The wonder of life is all about us. It’s just that sometimes we don’t see it…until someone with a gift of sight brings it into focus for us. A giftedness rooted in the Gospel.
Such giftedness was apparent at two recent award presentations.
One was on Oct. 19 in Utica, New York, where the Resource Center for Independent Living (RCIL) honored Deacon Gil Nadeau and the volunteers of Mother Marianne’s West Side Kitchen with its Community Support Award for feeding the poor and homeless.
The other was a week later in Scottsdale, Arizona, where the U.S. Secular Franciscan Order, during its national gathering, honored Franciscan Friar David Buer, OFM, with the National Peace Award for his work with the homeless and migrants.
Deacon Gil recounted how a simple altar call to help serve the hungry of the neighborhood resulted in volunteers immediately stepping forward. He made the appeal after referring to the Gospel passage about the Transfiguration of Jesus on the mountain, where the apostles Peter, James and John realized it was time to come down off the mountain and get to work.
“From the time our first volunteer coordinators sat down to plan this ministry, it was 18 days until we opened our doors. Since then we have served some 65,000 meals. This is an especially significant number since we serve only lunches.”
A week later, Brother David told how he was inspired to work among the poor and homeless.
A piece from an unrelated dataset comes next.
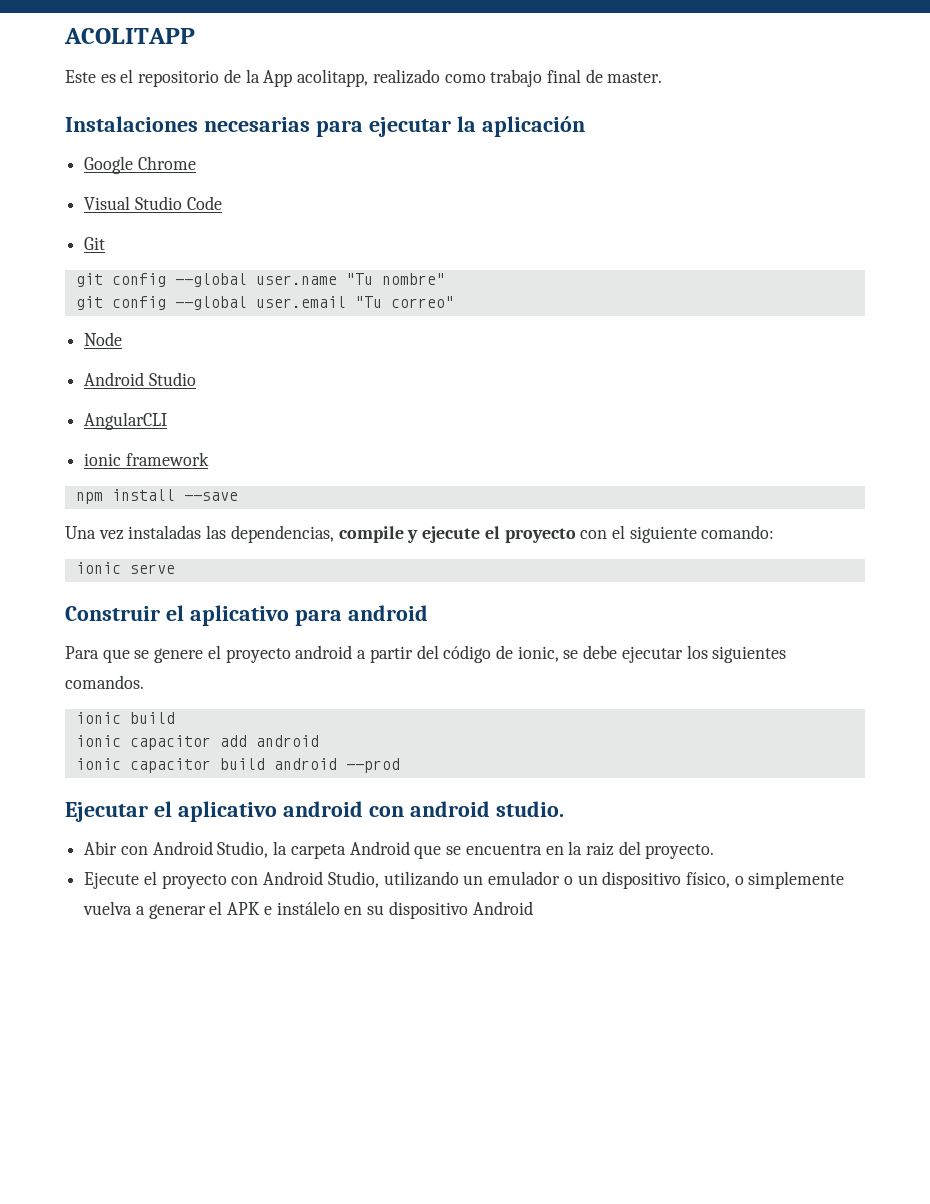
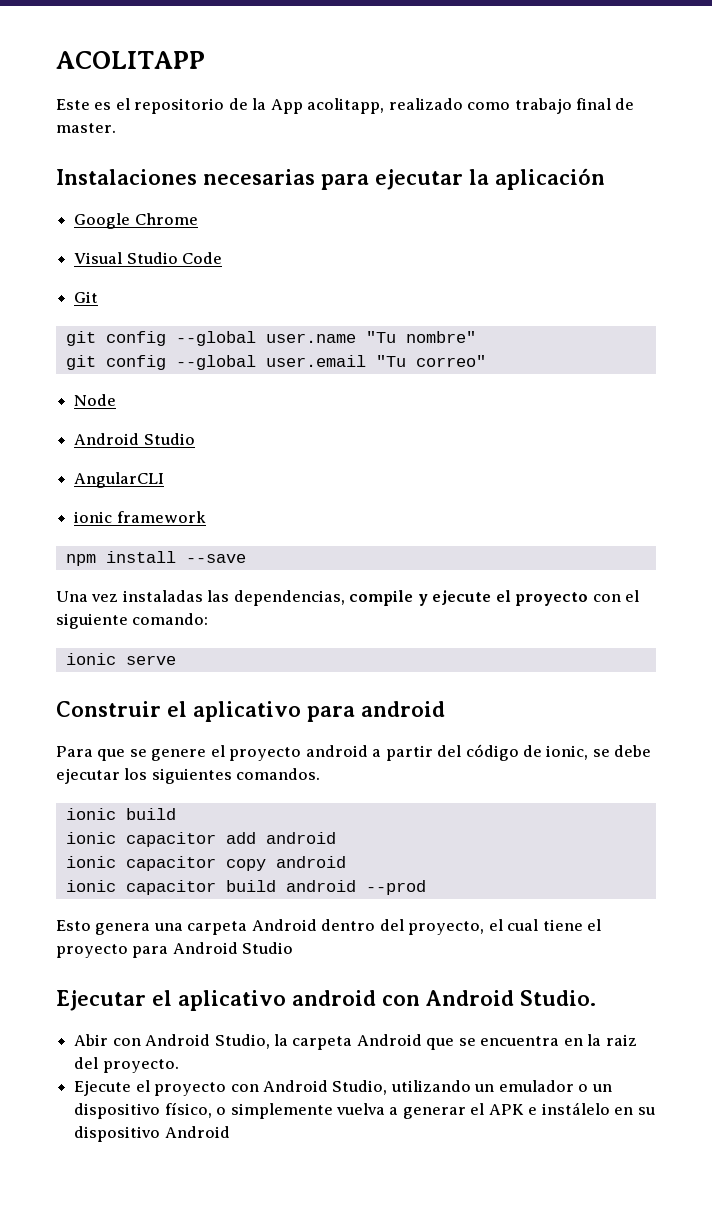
(319, 741) none -> [65,856,346,871] // ionic capacitor copy android
(400, 765) none -> [56,919,602,935] [56,942,294,958] // Esto genera una carpeta Android dentro del proyecto, el cual tiene el proyecto para Android Studio
[409,801,564,817] android studio. -> [426,990,596,1006] Android Studio.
A passage in Matthew’s Gospel “shot through me” – the one where Jesus says, “whatever you did for one of these least brothers of mine, you did for me.” And St. Francis of Assisi, the spoiled son of a wealthy merchant, had a life-changing moment when he encountered a leper on the road: Instead of giving him wide berth, Francis embraced the leper. “Who are the lepers of today?” Brother David asked. “Who are the marginalized people?”
Brother David entered the religious order later in life, making his permanent profession in 1996 – a year before he arrived in Las Vegas, where he established Poverello House, a daytime refuge for the homeless. In 2002 he established a second Poverello House in Henderson, NV. He also went on a two-week vigil and fast in Las Vegas, living in a tent on a vacant lot to publicize the need for more shelters. A group of homeless men befriended and protected him during the vigil. “It put me in solidarity with those who have less.” Next he was assigned to Tucson, AZ, where in 2008 he established another Poverello House and where, for the past five summers, he set up Cooling Centers at two churches six days a week (three days at each church). The homeless could escape the oppressive summer heat in an air conditioned center and find food, cold beverages and a place to relax and read.
Through the work of the soup kitchen, along with his hosting meetings of the Mohawk Valley Homeless and Housing Coalition, Deacon Gil’s eyes were opened to another unmet need – homeless youth and young men.
It has taken nearly two years – a little longer than the 18-day launch of the soup kitchen – but Deacon Gil (with his team of fellow deacons, volunteers and staff, and parish, community and diocesan support) is ready to open John Bosco House on Jan. 31, the feast day of St. John Bosco. The shelter will initially house six young men, aged 18 to 21, with around-the-clock supervision. Eventually, he said, the shelter may house up to 18.
Located in the former St. George’s Church rectory, just a few blocks east of the soup kitchen, “the program will provide a safe home-like atmosphere and life-skills training,” he told St. Joseph-St. Patrick parishioners recently at Sunday Mass. “The goal is to make these young men self-supporting and transition them back into society.”
“These young men urgently need help,” he added. “They’re living on the street, or they’re crashing” wherever they can find a place for the night.
In Arizona, Brother David told some 80 regional ministers and observers representing 14,000 Secular Franciscans across the U.S.: “It’s my experience that we can expect God’s blessing when we bring these people -- the poor, the homeless, the migrants -- into our circle of love.”
Deacon Gil put it another way for parishioners: “How will Jesus remember us…if we could help the homeless?”